__EXERCISE__.
Copy the lines starting at the one containing "Presidente de la" and ending at the one containing "para los cuartos de final al empatar 3", swapping "entrenador" for "técnico" and changing nothing else. Give back only those lines.

__DATA EXTRACTS__.
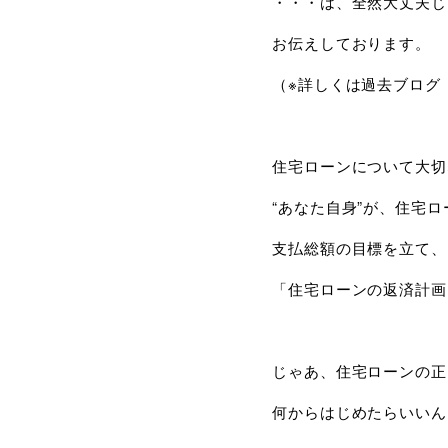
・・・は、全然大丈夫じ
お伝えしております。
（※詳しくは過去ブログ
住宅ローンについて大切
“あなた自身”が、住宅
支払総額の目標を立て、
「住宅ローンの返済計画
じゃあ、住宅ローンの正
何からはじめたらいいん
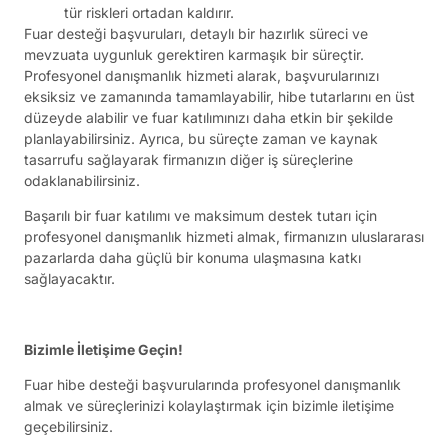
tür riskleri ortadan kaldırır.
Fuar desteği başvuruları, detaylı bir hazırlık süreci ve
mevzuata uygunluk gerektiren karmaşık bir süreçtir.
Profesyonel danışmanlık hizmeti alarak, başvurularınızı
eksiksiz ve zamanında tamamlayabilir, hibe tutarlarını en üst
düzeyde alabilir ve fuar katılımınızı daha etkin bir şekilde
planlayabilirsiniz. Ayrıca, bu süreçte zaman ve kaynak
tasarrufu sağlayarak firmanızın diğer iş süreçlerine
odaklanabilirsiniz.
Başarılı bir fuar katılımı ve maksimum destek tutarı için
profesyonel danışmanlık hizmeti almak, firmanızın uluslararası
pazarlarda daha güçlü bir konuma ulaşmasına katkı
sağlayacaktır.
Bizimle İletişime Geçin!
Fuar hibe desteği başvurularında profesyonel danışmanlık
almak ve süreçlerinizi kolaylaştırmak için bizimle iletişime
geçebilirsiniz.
---
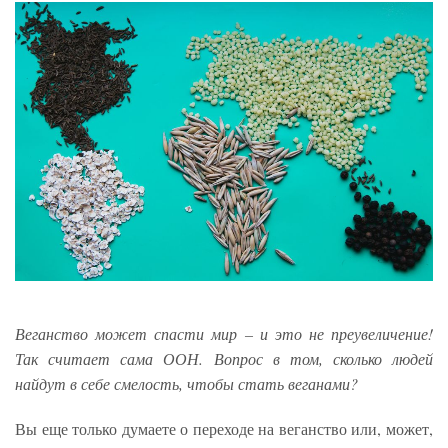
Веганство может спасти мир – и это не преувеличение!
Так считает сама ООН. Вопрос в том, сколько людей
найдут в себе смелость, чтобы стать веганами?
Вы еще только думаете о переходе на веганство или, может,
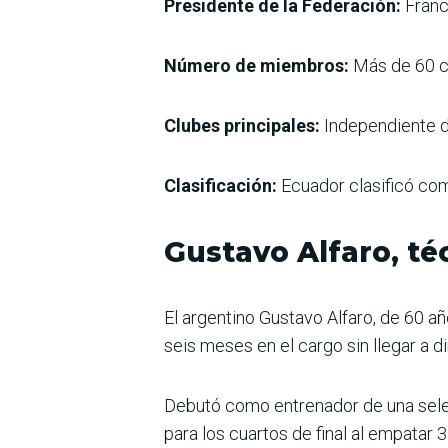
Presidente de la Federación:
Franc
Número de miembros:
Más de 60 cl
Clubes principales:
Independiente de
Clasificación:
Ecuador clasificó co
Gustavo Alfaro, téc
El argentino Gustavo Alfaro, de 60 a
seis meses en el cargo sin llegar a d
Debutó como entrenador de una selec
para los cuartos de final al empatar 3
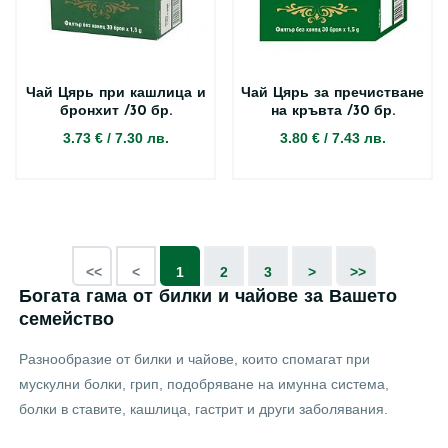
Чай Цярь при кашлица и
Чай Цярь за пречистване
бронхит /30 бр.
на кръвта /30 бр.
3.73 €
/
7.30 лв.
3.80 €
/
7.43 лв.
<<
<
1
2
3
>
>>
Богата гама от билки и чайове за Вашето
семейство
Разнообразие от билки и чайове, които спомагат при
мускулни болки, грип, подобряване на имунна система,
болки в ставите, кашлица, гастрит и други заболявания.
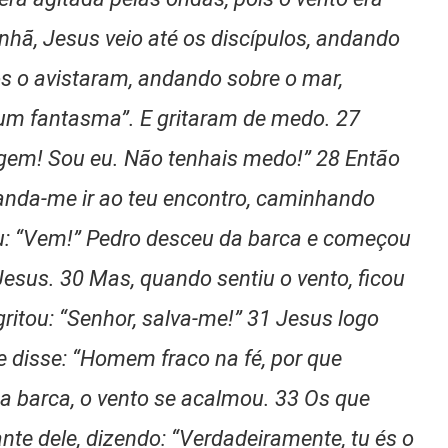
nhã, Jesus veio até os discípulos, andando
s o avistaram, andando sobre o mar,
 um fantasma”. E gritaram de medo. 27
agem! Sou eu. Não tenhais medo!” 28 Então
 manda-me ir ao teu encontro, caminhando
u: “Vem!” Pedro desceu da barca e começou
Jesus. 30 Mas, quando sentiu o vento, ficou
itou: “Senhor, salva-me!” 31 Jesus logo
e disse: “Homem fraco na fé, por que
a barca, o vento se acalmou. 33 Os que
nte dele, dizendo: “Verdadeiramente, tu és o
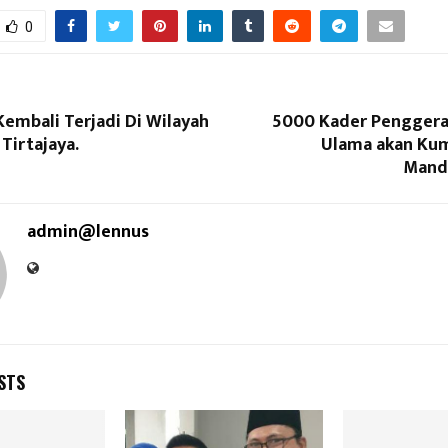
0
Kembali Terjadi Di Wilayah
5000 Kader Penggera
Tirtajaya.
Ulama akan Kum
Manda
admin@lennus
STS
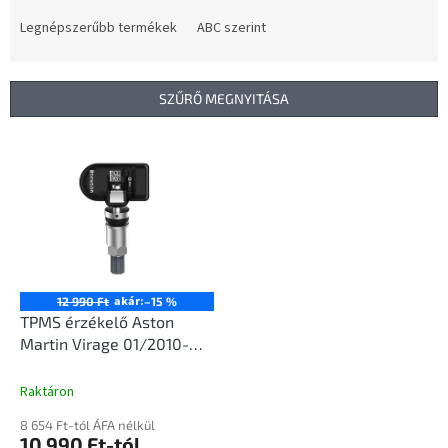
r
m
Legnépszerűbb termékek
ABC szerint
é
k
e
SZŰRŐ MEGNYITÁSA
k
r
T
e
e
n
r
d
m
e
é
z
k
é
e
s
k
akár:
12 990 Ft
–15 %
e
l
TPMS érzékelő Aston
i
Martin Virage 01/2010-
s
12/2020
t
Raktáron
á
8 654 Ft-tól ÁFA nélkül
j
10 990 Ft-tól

__COMPLETED TASK__.
Presidente de la Federación:
Franc
Número de miembros:
Más de 60 cl
Clubes principales:
Independiente de
Clasificación:
Ecuador clasificó co
Gustavo Alfaro, téc
El argentino Gustavo Alfaro, de 60 a
seis meses en el cargo sin llegar a d
Debutó como técnico de una selec
para los cuartos de final al empatar 3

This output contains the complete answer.